Return each record verbatim, images excluded.

(Dataset items)
[Start of section]

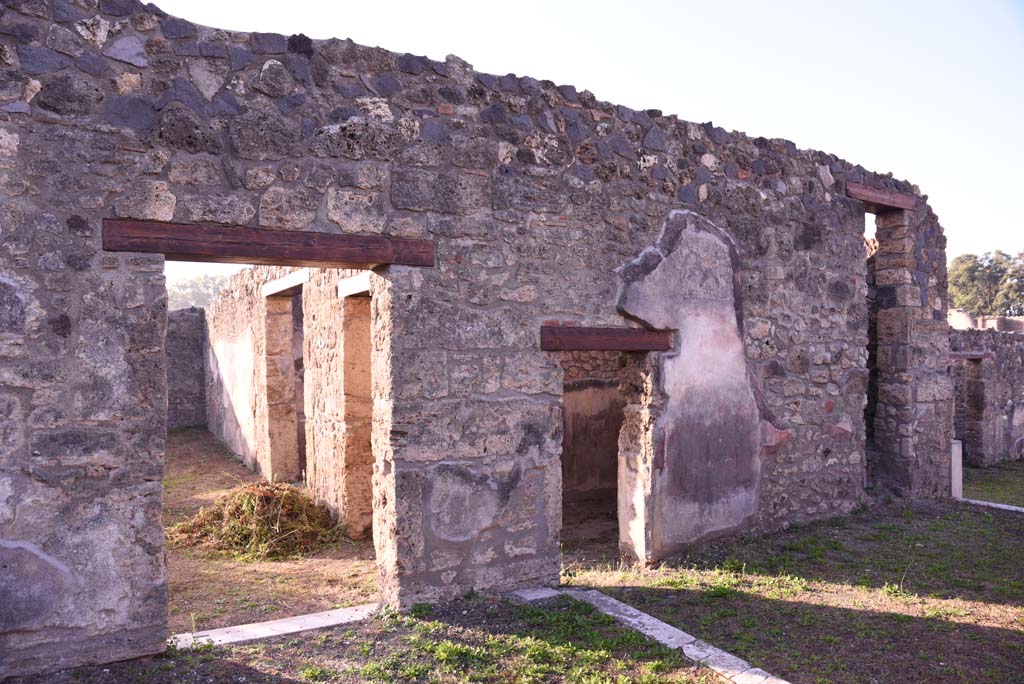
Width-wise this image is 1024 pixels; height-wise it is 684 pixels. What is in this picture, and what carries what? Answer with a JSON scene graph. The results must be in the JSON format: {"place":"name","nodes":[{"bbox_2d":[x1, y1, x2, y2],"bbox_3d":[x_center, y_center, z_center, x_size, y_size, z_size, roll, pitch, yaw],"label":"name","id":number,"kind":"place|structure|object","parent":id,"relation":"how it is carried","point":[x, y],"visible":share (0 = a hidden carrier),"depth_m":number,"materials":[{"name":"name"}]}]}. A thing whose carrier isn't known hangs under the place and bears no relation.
{"place":"outdoors","nodes":[
{"label":"outdoors","id":0,"kind":"place"},
{"bbox_2d":[166,307,206,430],"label":"stone wall","id":1,"kind":"structure","parent":0,"point":[189,347],"depth_m":16.62,"materials":[{"name":"grey stone"}]},
{"bbox_2d":[167,428,376,632],"label":"dirt floor","id":2,"kind":"structure","parent":0,"point":[221,489],"materials":[{"name":"brown soil"}]},
{"bbox_2d":[168,480,343,560],"bbox_3d":[-2.621,1.749,7.006,1.934,0.595,1.950,0,0,-31],"label":"pile","id":3,"kind":"object","parent":2,"relation":"on","point":[261,509],"visible":0.79,"depth_m":6.75,"materials":[{"name":"brown"}]},
{"bbox_2d":[203,261,373,537],"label":"stone wall","id":4,"kind":"structure","parent":0,"point":[235,304],"depth_m":8.84,"materials":[{"name":"beige stone"}]},
{"bbox_2d":[263,285,299,482],"bbox_3d":[-3.014,0.721,9.226,0.339,2.791,1.611,0,0,-31],"label":"doorway","id":5,"kind":"structure","parent":4,"relation":"in","point":[291,429],"depth_m":9.42,"materials":[{"name":"stone"}]},
{"bbox_2d":[262,269,308,296],"bbox_3d":[-2.832,-0.728,8.785,0.309,0.198,1.896,0,0,-31],"label":"lintel","id":6,"kind":"structure","parent":4,"relation":"in","point":[289,278],"depth_m":8.55,"materials":[{"name":"white stone"}]},
{"bbox_2d":[336,273,371,297],"bbox_3d":[-1.340,-0.535,6.603,0.339,0.192,1.147,0,0,-31],"label":"lintel","id":7,"kind":"structure","parent":4,"relation":"in","point":[359,278],"depth_m":6.64,"materials":[{"name":"stone"}]},
{"bbox_2d":[339,286,374,539],"bbox_3d":[-1.283,0.787,6.647,0.426,2.745,1.230,0,0,-31],"label":"doorway","id":8,"kind":"structure","parent":4,"relation":"in","point":[349,489],"depth_m":6.85,"materials":[{"name":"brown stone"}]},
{"bbox_2d":[0,0,946,676],"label":"stone wall","id":9,"kind":"structure","parent":0,"point":[109,471],"depth_m":4.91,"materials":[{"name":"grey stone"}]},
{"bbox_2d":[105,218,432,268],"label":"wooden lintel","id":10,"kind":"structure","parent":9,"relation":"in","point":[279,254],"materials":[{"name":"brown wood"}]},
{"bbox_2d":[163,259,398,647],"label":"doorway","id":11,"kind":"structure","parent":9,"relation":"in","point":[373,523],"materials":[{"name":"grey stone"}]},
{"bbox_2d":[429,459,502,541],"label":"plaster patch","id":12,"kind":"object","parent":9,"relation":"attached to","point":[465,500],"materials":[{"name":"grey paint"}]},
{"bbox_2d":[539,326,673,351],"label":"wooden lintel","id":13,"kind":"structure","parent":9,"relation":"in","point":[598,334],"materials":[{"name":"brown wood"}]},
{"bbox_2d":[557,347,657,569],"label":"doorway","id":14,"kind":"structure","parent":9,"relation":"in","point":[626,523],"depth_m":6.11,"materials":[{"name":"stone"}]},
{"bbox_2d":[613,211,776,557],"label":"plaster panel","id":15,"kind":"object","parent":9,"relation":"attached to","point":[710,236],"visible":0.86,"depth_m":6.28,"materials":[{"name":"grey paint"}]},
{"bbox_2d":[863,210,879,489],"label":"doorway","id":16,"kind":"structure","parent":9,"relation":"in","point":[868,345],"depth_m":8.26,"materials":[{"name":"grey stone"}]},
{"bbox_2d":[845,181,915,211],"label":"wooden lintel","id":17,"kind":"structure","parent":9,"relation":"in","point":[878,194],"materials":[{"name":"brown wood"}]},
{"bbox_2d":[25,470,1022,683],"label":"lawn","id":18,"kind":"structure","parent":0,"point":[982,515],"materials":[{"name":"green plant"}]},
{"bbox_2d":[166,604,379,648],"bbox_3d":[-1.545,1.961,4.654,1.619,0.073,0.316,0,0,-31],"label":"stone threshold","id":19,"kind":"object","parent":18,"relation":"on","point":[299,629],"visible":0.7,"depth_m":4.61,"materials":[{"name":"stone"}]},
{"bbox_2d":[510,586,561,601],"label":"stone slab","id":20,"kind":"structure","parent":18,"relation":"on","point":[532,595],"depth_m":5.25,"materials":[{"name":"stone"}]},
{"bbox_2d":[530,587,789,683],"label":"stone curb","id":21,"kind":"structure","parent":18,"relation":"on","point":[630,619],"depth_m":4.45,"materials":[{"name":"stone"}]},
{"bbox_2d":[951,439,962,497],"bbox_3d":[5.937,1.757,9.170,0.163,0.837,0.151,0,0,-31],"label":"white post","id":22,"kind":"object","parent":18,"relation":"on","point":[952,467],"visible":0.72,"depth_m":9.10,"materials":[{"name":"white stone"}]},
{"bbox_2d":[959,497,1023,512],"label":"stone curb","id":23,"kind":"structure","parent":18,"relation":"on","point":[1000,505],"depth_m":8.68,"materials":[{"name":"stone"}]},
{"bbox_2d":[136,0,1023,293],"label":"sky","id":24,"kind":"structure","parent":0,"point":[826,144],"materials":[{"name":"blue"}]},
{"bbox_2d":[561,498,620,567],"label":"floor","id":25,"kind":"structure","parent":0,"point":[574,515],"materials":[{"name":"brown soil"}]},
{"bbox_2d":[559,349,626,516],"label":"interior wall","id":26,"kind":"structure","parent":0,"point":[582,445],"depth_m":8.75,"materials":[{"name":"brown paint"}]},
{"bbox_2d":[947,326,1023,465],"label":"stone wall","id":27,"kind":"structure","parent":0,"point":[1002,395],"depth_m":12.67,"materials":[{"name":"grey stone"}]},
{"bbox_2d":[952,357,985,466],"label":"doorway","id":28,"kind":"structure","parent":27,"relation":"in","point":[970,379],"depth_m":12.37,"materials":[{"name":"stone"}]},
{"bbox_2d":[948,351,990,360],"bbox_3d":[7.522,0.254,11.622,1.320,0.140,0.582,0,0,-31],"label":"wooden lintel","id":29,"kind":"structure","parent":27,"relation":"in","point":[962,355],"depth_m":11.40,"materials":[{"name":"brown wood"}]},
{"bbox_2d":[948,310,1023,332],"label":"ruined wall","id":30,"kind":"structure","parent":0,"point":[988,322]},
{"bbox_2d":[961,459,1023,507],"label":"grass patch","id":31,"kind":"structure","parent":0,"point":[972,495],"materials":[{"name":"green plant"}]},
{"label":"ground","id":32,"kind":"structure","parent":0},
{"bbox_2d":[165,273,230,310],"label":"tree","id":33,"kind":"object","parent":32,"relation":"on","point":[193,284],"visible":0.24,"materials":[{"name":"green plant"}]},
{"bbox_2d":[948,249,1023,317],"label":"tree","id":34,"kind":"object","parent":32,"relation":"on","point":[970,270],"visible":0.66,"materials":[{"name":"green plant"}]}
]}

[End of section]

Reply to the exercise:
Width-wise this image is 1024 pixels; height-wise it is 684 pixels. What is in this picture, and what carries what? Answer with a JSON scene graph. The results must be in the JSON format: {"place":"name","nodes":[{"bbox_2d":[x1, y1, x2, y2],"bbox_3d":[x_center, y_center, z_center, x_size, y_size, z_size, roll, pitch, yaw],"label":"name","id":number,"kind":"place|structure|object","parent":id,"relation":"how it is carried","point":[x, y],"visible":share (0 = a hidden carrier),"depth_m":number,"materials":[{"name":"name"}]}]}. A thing whose carrier isn't known hangs under the place and bears no relation.
{"place":"outdoors","nodes":[
{"label":"outdoors","id":0,"kind":"place"},
{"bbox_2d":[166,307,206,430],"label":"stone wall","id":1,"kind":"structure","parent":0,"point":[189,347],"depth_m":16.62,"materials":[{"name":"grey stone"}]},
{"bbox_2d":[167,428,376,632],"label":"dirt floor","id":2,"kind":"structure","parent":0,"point":[221,489],"materials":[{"name":"brown soil"}]},
{"bbox_2d":[168,480,343,560],"bbox_3d":[-2.621,1.749,7.006,1.934,0.595,1.950,0,0,-31],"label":"pile","id":3,"kind":"object","parent":2,"relation":"on","point":[261,509],"visible":0.79,"depth_m":6.75,"materials":[{"name":"brown"}]},
{"bbox_2d":[203,261,373,537],"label":"stone wall","id":4,"kind":"structure","parent":0,"point":[235,304],"depth_m":8.84,"materials":[{"name":"beige stone"}]},
{"bbox_2d":[263,285,299,482],"bbox_3d":[-3.014,0.721,9.226,0.339,2.791,1.611,0,0,-31],"label":"doorway","id":5,"kind":"structure","parent":4,"relation":"in","point":[291,429],"depth_m":9.42,"materials":[{"name":"stone"}]},
{"bbox_2d":[262,269,308,296],"bbox_3d":[-2.832,-0.728,8.785,0.309,0.198,1.896,0,0,-31],"label":"lintel","id":6,"kind":"structure","parent":4,"relation":"in","point":[289,278],"depth_m":8.55,"materials":[{"name":"white stone"}]},
{"bbox_2d":[336,273,371,297],"bbox_3d":[-1.340,-0.535,6.603,0.339,0.192,1.147,0,0,-31],"label":"lintel","id":7,"kind":"structure","parent":4,"relation":"in","point":[359,278],"depth_m":6.64,"materials":[{"name":"stone"}]},
{"bbox_2d":[339,286,374,539],"bbox_3d":[-1.283,0.787,6.647,0.426,2.745,1.230,0,0,-31],"label":"doorway","id":8,"kind":"structure","parent":4,"relation":"in","point":[349,489],"depth_m":6.85,"materials":[{"name":"brown stone"}]},
{"bbox_2d":[0,0,946,676],"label":"stone wall","id":9,"kind":"structure","parent":0,"point":[109,471],"depth_m":4.91,"materials":[{"name":"grey stone"}]},
{"bbox_2d":[105,218,432,268],"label":"wooden lintel","id":10,"kind":"structure","parent":9,"relation":"in","point":[279,254],"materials":[{"name":"brown wood"}]},
{"bbox_2d":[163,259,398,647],"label":"doorway","id":11,"kind":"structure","parent":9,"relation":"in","point":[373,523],"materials":[{"name":"grey stone"}]},
{"bbox_2d":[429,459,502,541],"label":"plaster patch","id":12,"kind":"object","parent":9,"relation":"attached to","point":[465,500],"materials":[{"name":"grey paint"}]},
{"bbox_2d":[539,326,673,351],"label":"wooden lintel","id":13,"kind":"structure","parent":9,"relation":"in","point":[598,334],"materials":[{"name":"brown wood"}]},
{"bbox_2d":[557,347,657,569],"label":"doorway","id":14,"kind":"structure","parent":9,"relation":"in","point":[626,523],"depth_m":6.11,"materials":[{"name":"stone"}]},
{"bbox_2d":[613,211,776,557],"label":"plaster panel","id":15,"kind":"object","parent":9,"relation":"attached to","point":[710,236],"visible":0.86,"depth_m":6.28,"materials":[{"name":"grey paint"}]},
{"bbox_2d":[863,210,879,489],"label":"doorway","id":16,"kind":"structure","parent":9,"relation":"in","point":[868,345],"depth_m":8.26,"materials":[{"name":"grey stone"}]},
{"bbox_2d":[845,181,915,211],"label":"wooden lintel","id":17,"kind":"structure","parent":9,"relation":"in","point":[878,194],"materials":[{"name":"brown wood"}]},
{"bbox_2d":[25,470,1022,683],"label":"lawn","id":18,"kind":"structure","parent":0,"point":[982,515],"materials":[{"name":"green plant"}]},
{"bbox_2d":[166,604,379,648],"bbox_3d":[-1.545,1.961,4.654,1.619,0.073,0.316,0,0,-31],"label":"stone threshold","id":19,"kind":"object","parent":18,"relation":"on","point":[299,629],"visible":0.7,"depth_m":4.61,"materials":[{"name":"stone"}]},
{"bbox_2d":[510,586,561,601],"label":"stone slab","id":20,"kind":"structure","parent":18,"relation":"on","point":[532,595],"depth_m":5.25,"materials":[{"name":"stone"}]},
{"bbox_2d":[530,587,789,683],"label":"stone curb","id":21,"kind":"structure","parent":18,"relation":"on","point":[630,619],"depth_m":4.45,"materials":[{"name":"stone"}]},
{"bbox_2d":[951,439,962,497],"bbox_3d":[5.937,1.757,9.170,0.163,0.837,0.151,0,0,-31],"label":"white post","id":22,"kind":"object","parent":18,"relation":"on","point":[952,467],"visible":0.72,"depth_m":9.10,"materials":[{"name":"white stone"}]},
{"bbox_2d":[959,497,1023,512],"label":"stone curb","id":23,"kind":"structure","parent":18,"relation":"on","point":[1000,505],"depth_m":8.68,"materials":[{"name":"stone"}]},
{"bbox_2d":[136,0,1023,293],"label":"sky","id":24,"kind":"structure","parent":0,"point":[826,144],"materials":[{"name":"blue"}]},
{"bbox_2d":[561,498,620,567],"label":"floor","id":25,"kind":"structure","parent":0,"point":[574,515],"materials":[{"name":"brown soil"}]},
{"bbox_2d":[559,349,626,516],"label":"interior wall","id":26,"kind":"structure","parent":0,"point":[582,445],"depth_m":8.75,"materials":[{"name":"brown paint"}]},
{"bbox_2d":[947,326,1023,465],"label":"stone wall","id":27,"kind":"structure","parent":0,"point":[1002,395],"depth_m":12.67,"materials":[{"name":"grey stone"}]},
{"bbox_2d":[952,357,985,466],"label":"doorway","id":28,"kind":"structure","parent":27,"relation":"in","point":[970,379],"depth_m":12.37,"materials":[{"name":"stone"}]},
{"bbox_2d":[948,351,990,360],"bbox_3d":[7.522,0.254,11.622,1.320,0.140,0.582,0,0,-31],"label":"wooden lintel","id":29,"kind":"structure","parent":27,"relation":"in","point":[962,355],"depth_m":11.40,"materials":[{"name":"brown wood"}]},
{"bbox_2d":[948,310,1023,332],"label":"ruined wall","id":30,"kind":"structure","parent":0,"point":[988,322]},
{"bbox_2d":[961,459,1023,507],"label":"grass patch","id":31,"kind":"structure","parent":0,"point":[972,495],"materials":[{"name":"green plant"}]},
{"label":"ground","id":32,"kind":"structure","parent":0},
{"bbox_2d":[165,273,230,310],"label":"tree","id":33,"kind":"object","parent":32,"relation":"on","point":[193,284],"visible":0.24,"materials":[{"name":"green plant"}]},
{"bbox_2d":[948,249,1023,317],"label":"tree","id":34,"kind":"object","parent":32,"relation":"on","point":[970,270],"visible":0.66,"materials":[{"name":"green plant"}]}
]}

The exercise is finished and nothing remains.